A simplified summary of CBCa (Cannabichromenic Acid)
For the full and scientific summary, scroll down.
Cannabichromenic acid or CBCa is compound from which CBC is derived (one of the four major cannabinoids found in the cannabis plant). Its main purpose is to defend growing plants against disease and to regulate the growth process. The main difference between CBCa and other cannabinoids is that it is produced at a constant rate in the “stalkless trichomes”, which look more like water droplets, instead of the trichomes that look like transparent mushrooms we usually see.
Medicinal benefits of CBCa
Unfortunately, very few studies have been done on the beneficial properties of CBCa, however, just like CBC, CBCA has been shown to possess strong anti-inflammatory and antibacterial properties, and a mild to moderate antifungal activity.

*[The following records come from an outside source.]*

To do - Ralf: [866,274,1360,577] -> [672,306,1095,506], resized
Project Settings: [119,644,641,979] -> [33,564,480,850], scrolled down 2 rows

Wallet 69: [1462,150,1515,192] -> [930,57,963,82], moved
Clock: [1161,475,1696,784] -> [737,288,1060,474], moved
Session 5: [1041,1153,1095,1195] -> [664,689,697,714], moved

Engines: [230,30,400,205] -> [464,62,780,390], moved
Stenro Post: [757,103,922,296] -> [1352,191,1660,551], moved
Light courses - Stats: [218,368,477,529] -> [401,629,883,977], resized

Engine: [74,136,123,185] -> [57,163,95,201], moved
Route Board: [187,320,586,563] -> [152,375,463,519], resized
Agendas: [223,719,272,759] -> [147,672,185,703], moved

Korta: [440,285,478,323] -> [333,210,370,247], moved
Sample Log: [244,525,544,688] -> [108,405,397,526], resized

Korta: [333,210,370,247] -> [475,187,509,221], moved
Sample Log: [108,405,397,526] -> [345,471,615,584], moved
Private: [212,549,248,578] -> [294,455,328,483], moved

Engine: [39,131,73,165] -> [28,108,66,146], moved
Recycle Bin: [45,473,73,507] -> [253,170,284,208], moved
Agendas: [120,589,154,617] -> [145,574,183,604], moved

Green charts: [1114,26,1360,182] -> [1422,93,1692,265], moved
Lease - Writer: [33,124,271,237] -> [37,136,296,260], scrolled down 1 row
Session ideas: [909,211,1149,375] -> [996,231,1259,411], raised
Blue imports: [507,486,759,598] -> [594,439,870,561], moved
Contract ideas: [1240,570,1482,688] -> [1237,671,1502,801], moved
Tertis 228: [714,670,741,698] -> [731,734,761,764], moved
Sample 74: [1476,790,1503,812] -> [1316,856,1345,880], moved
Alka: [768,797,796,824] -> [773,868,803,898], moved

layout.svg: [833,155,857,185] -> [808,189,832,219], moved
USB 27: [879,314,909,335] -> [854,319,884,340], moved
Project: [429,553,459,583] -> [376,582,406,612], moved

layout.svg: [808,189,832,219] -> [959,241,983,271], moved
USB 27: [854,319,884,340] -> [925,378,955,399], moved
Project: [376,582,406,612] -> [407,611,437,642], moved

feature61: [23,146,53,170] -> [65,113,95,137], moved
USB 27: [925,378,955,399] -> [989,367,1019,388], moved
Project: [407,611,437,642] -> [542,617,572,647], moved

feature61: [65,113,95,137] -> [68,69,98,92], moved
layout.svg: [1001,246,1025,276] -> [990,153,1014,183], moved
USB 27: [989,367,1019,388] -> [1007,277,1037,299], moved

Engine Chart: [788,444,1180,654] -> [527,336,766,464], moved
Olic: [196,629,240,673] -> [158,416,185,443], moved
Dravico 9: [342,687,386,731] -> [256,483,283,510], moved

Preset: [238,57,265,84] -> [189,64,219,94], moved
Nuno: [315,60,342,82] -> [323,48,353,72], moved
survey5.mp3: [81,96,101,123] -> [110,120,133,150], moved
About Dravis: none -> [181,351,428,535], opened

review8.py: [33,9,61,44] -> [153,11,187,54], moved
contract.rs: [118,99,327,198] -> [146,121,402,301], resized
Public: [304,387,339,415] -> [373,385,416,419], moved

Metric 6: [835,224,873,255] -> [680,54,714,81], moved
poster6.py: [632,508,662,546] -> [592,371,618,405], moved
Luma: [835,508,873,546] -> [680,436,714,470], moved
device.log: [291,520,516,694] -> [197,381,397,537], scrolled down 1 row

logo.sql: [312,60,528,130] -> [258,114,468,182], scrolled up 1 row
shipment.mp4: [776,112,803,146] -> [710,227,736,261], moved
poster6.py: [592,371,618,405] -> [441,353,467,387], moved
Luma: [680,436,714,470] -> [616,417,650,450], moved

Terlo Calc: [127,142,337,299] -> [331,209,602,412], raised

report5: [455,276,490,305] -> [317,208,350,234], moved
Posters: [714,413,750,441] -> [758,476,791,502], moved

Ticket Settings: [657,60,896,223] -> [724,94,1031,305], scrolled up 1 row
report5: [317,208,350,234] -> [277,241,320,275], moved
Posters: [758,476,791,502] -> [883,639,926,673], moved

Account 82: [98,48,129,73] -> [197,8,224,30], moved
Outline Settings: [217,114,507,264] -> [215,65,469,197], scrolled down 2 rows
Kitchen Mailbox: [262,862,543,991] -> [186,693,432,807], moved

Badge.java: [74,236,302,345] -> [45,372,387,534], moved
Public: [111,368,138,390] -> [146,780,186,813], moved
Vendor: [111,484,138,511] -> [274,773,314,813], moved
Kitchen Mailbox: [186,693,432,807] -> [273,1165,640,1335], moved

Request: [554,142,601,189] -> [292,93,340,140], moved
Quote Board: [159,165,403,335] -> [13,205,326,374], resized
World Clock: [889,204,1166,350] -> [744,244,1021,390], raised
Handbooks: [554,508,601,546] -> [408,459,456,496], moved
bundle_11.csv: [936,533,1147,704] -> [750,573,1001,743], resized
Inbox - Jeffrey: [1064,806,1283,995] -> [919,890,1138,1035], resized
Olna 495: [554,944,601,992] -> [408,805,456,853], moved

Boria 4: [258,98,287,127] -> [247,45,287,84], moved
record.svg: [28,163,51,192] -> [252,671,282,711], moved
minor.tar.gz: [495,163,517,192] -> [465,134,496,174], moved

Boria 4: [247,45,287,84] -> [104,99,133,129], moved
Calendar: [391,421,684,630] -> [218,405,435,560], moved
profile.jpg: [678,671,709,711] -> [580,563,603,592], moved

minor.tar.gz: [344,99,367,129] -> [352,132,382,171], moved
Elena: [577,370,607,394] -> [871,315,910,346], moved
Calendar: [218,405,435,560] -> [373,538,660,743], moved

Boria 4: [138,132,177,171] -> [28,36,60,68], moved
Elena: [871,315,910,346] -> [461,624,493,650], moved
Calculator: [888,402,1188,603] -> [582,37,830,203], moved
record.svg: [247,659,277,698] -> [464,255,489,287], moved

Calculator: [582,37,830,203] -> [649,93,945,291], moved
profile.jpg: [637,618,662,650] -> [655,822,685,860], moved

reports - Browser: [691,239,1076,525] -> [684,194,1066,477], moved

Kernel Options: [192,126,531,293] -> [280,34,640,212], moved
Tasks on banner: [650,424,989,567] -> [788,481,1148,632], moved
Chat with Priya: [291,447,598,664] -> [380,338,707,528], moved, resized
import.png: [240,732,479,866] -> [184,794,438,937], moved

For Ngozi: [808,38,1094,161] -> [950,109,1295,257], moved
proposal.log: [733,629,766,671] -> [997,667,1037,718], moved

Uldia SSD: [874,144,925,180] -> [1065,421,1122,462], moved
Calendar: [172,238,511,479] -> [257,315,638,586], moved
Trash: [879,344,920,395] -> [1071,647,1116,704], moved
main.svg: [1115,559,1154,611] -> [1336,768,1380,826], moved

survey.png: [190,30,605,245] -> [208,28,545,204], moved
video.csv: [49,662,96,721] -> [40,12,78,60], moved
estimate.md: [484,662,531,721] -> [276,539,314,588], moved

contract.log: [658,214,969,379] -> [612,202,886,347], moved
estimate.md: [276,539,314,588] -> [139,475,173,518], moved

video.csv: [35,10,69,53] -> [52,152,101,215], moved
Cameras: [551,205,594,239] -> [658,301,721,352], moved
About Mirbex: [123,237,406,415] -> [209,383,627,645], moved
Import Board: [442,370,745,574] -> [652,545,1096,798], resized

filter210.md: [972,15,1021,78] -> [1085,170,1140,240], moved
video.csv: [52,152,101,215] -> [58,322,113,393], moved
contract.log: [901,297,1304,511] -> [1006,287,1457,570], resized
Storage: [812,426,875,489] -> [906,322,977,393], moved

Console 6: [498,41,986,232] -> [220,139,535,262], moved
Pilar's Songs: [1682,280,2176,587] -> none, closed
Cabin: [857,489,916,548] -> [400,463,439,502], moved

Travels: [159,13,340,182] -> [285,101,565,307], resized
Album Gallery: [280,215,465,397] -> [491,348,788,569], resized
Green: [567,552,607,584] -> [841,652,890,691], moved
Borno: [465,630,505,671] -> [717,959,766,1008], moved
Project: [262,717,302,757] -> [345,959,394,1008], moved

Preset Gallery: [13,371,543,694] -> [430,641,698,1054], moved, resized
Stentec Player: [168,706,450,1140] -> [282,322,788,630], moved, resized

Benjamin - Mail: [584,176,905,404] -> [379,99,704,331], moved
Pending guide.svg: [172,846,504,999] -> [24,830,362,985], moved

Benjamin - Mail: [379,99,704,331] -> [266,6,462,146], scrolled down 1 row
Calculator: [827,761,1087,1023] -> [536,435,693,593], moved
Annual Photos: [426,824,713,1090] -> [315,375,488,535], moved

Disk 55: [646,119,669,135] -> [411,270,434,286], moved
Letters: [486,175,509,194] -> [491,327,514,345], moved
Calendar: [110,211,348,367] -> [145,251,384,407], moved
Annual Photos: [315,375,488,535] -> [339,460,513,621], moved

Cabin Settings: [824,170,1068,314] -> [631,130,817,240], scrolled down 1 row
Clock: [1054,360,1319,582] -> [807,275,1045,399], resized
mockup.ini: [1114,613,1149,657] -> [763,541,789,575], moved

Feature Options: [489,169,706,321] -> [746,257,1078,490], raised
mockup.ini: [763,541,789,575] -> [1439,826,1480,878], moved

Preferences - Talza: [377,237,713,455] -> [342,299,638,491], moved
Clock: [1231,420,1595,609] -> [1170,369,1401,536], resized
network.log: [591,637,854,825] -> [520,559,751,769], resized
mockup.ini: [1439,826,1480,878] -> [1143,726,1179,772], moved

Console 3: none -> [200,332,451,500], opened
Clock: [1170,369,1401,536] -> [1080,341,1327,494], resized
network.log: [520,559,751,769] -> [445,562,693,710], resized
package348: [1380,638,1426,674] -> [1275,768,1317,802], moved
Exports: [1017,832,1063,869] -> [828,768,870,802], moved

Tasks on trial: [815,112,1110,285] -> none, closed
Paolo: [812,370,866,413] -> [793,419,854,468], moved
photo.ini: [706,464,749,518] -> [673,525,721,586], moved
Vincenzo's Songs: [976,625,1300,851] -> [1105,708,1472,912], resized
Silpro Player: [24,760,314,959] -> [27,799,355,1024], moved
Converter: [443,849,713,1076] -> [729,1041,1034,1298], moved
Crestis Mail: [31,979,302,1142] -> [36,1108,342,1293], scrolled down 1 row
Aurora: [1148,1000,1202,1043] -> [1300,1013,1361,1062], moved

A scientific summary of Cannabichromenic Acid (CBCa)
Cannabichromenic acid (CBCA) is a precursor of Cannabichromene (CBC), one of the four major cannabinoids in cannabis. Similarly, to the other acid precursors (Tetrahydrocannabinolic Acid [THCA] and Cannabidiolic Acid [CBDA]), CBCA is biosynthesized from another cannabinoid acid – cannabigerolic acid (CBGA) – through a reaction mediated by an enzyme named cannabichromenic acid synthase.
CBCA only comes from a specific trichome
CBCA is constitutively produced (1) and accumulates primarily in the “stalk-less” trichomes (defined as “capitate-sessile trichomes “) (Figure 1) of cannabis’ young leaves(*). When heated, CBCA is converted into CBC by a reaction known as “decarboxylation”, which involves the loss of a carbon dioxide (CO2) from the main chain of the cannabichromenic acid molecule.
(*) Demonstrated by studies measuring the activity of CBCA-synthesizing enzyme in the leaves at various developmental stages.
CBCA is important for the defense of the cannabis plant
Like THCA, CBCA seems to have potent cell death-inducing properties in the leaf tissues of cannabis and the resin secreted by the trichomes. Rich in CBCA and THCA, these secretions accumulate in regions where cell death occurs, suggesting that both CBCA and THCA may play an important role in the defense systems of cannabis leaves against pathogens (2) .
Cell death in plants is a known defense mechanism to confine pathogens to infected sites, in order to avoid the rapid spread of the infection.
Medicinal benefits of CBCA
From the medical point-of-view, very few studies have currently investigated the abilities of this acid precursor, however, similarly to its active homologous counterpart (CBC), CBCA has been shown to possess strong anti-inflammatory and antibacterial properties, as well as a mild to moderate antifungal activity.
(1) Constitutive (Medical Definition): Produced at a constant rate, regardless of physiological demand or cell environmental conditions (as the concentration of a substrate).
(2) Pathogens: Bacteria, viruses, or other microorganisms involved in the onset of a disease.